私も鈴と園田がしたように彼の手を取った。状況を詳しく聞くことも忘れない。指を絡めて手を繋ぐ。この行為を鈴とできたらどんなにいいことか。私は鈴と普通に手を繋いだことはあっても指を絡めあったことは一度もない。だって普通の幼馴染で、友達でしかないから。女友達同士で手をつないでふざけて指を絡めあっている子は何人かいたのに、私たちがしたことないのはなぜなのか。

 彼の手は分厚くて骨ばっていて、やっぱり男の人の手だった。私が求めているのは、夏でも白くて冷たそうな鈴の手だ。私は彼の指に自分の指を絡めて、必死に鈴の痕跡がないかを探した。

「来馬さんと手をつなぐの緊張するな」

 さっきキスしたのにね。

 なんて言って彼ははにかむ。実際に彼は緊張しているらしく、手が湿っていた。すべてが鈴と反対だ。

 そんなこと言われたって私から彼に返す言葉は「そうだね」とういう、一言だけなのに。私の疑似体験につき合わせて申し訳ない。ほんの少しなら私にだって罪悪感はあるの。だけど

「他にはどんなことをしたの?」

 私は彼をそっとせかした。辺りはもうだいぶ暗くなっている。これ以上暗くなったら、彼から鈴の痕跡を探すのに支障をきたすかもしれない。

 彼は私とつないでいた手をほどいた。そしておもむろに私を抱きしめた。

「私はどうしたらいいの?」

「俺の胸に頭を預けて、体に手をまわして」

 彼の言うとおりにして思ったのは、やっぱり男の人の体は固いという事だった。身長も鈴とは全然違うし、鈴の痕跡は全く見つからない。匂いだって全然違っていて、彼からは制汗剤であろう私のあまり好きではない香りがしていた。もう寒くなってきているのに制汗剤の香りがするのは、体育の授業があったからだろうか。

 鈴だったら柔軟剤の香りがしたんだろうな。あれは鈴の香りというよりは鈴の家の香りというほうが正しいのかもしれない。鈴の家族もみんなあの香りを身にまとっているような気がする。あの香りはなんとなく私を落ち着かない気持ちにさせるけど、好きなのだ。

「私ってどんな匂いがする?」

 気づいたら私はこんなことを口走っていた。

 私の耳のあたりで彼が笑っているのがわかる。ちょっとくすぐったいし、恥ずかしい。こんなことを他人に対して思える程度に自分は正常なのかと安心すると同時に、こいつはこうやって鈴に触れたのかと考えてしまう。私は自分のことより鈴のことが気になるのだ。やっぱり私はおかしくなってしまっている。

「あんまり匂いはしないよ」

 彼は匂いを嗅ぐように鼻を鳴らすとそう言った。

 雨宮さんとは違って、あんまり匂いはしないよ。なんとなく彼がこう言った気がした。もちろん私の思い込みだ。だけど、本当に彼がこう思ってくれていたらいいのに。

「こんな見た目してるから、意外に思った?」

「うん、意外」

 私はこんな言い方をするのはどうかと思うが、所謂、量産型女子の見た目をしている。周りになじむように髪色も校則に引っかからない程度に明るくして、制服も適度に気崩す。そして化粧もしっかりしている。そんな私はやはり香水でもつけていそうに見えるのだろう。

「自分から強いにおいがするのが好きじゃないの」

 だって、鈴の匂いがわかりにくくなる。本当は化粧もしたくない。化粧品の匂いは私の鼻をにぶらせる。

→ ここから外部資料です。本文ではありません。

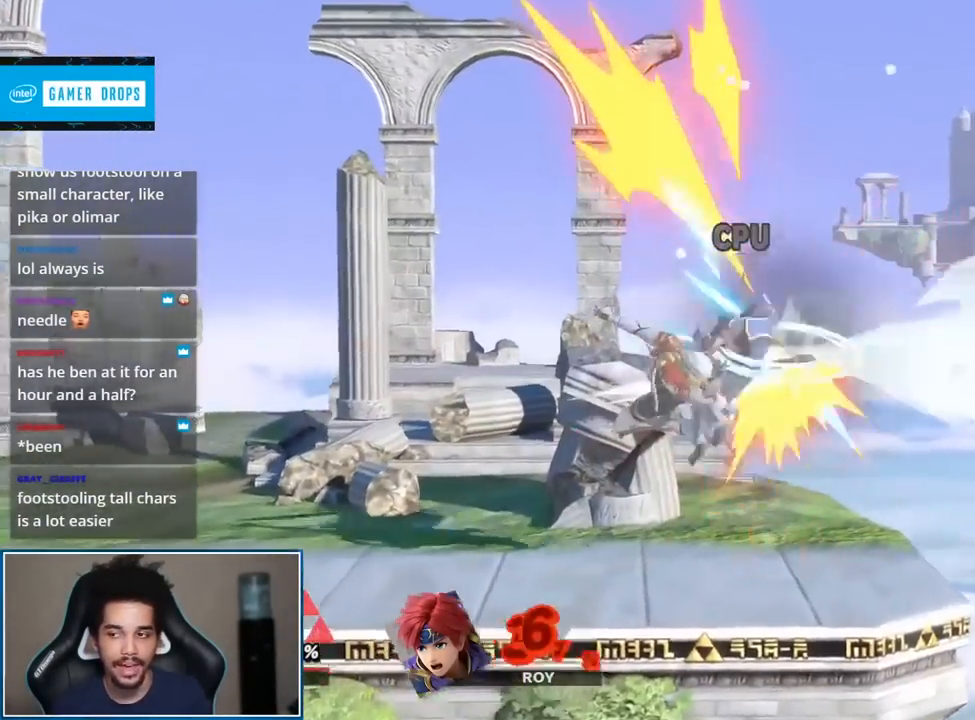
{"buttons": [], "left_stick": "center", "right_stick": "right", "events": [[83, "left_stick", "down-right"], [283, "left_stick", "center"], [300, "right_stick", "right"]]}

 化粧をして量産型女子になりきる。これは私にとってはそこそこ大事なことだ。なんとなく自分という存在を鈴と対極の位置に持っていきたくて、何にも左右されない鈴の対極について考えるとここに行きついた。そこそこという表現を使っているのは私にもこれが正しい考えなのかがわからないからなのだが。

 どうでもいい考え事を切り上げ、私は彼の体に回していた手を外して彼から離れた。

「もう暗くなったから、今日は帰ろ」

 熱源から離れた私の体は少しずつ冷えていく。なんだか少し寂しい気がした。

 暗くなっていてもう園田の表情は見えない。向こうからも私の表情は見えていないだろう。

 私はただ単純に人肌が恋しかっただけなのかもしれない。だから触れられない鈴の代わりに園田にこんなことを持ちかけたのだ。

 私にだって間違っていることはわかっている。

 この表情を誰にも見られることがないことに私はそっと安心するのだった。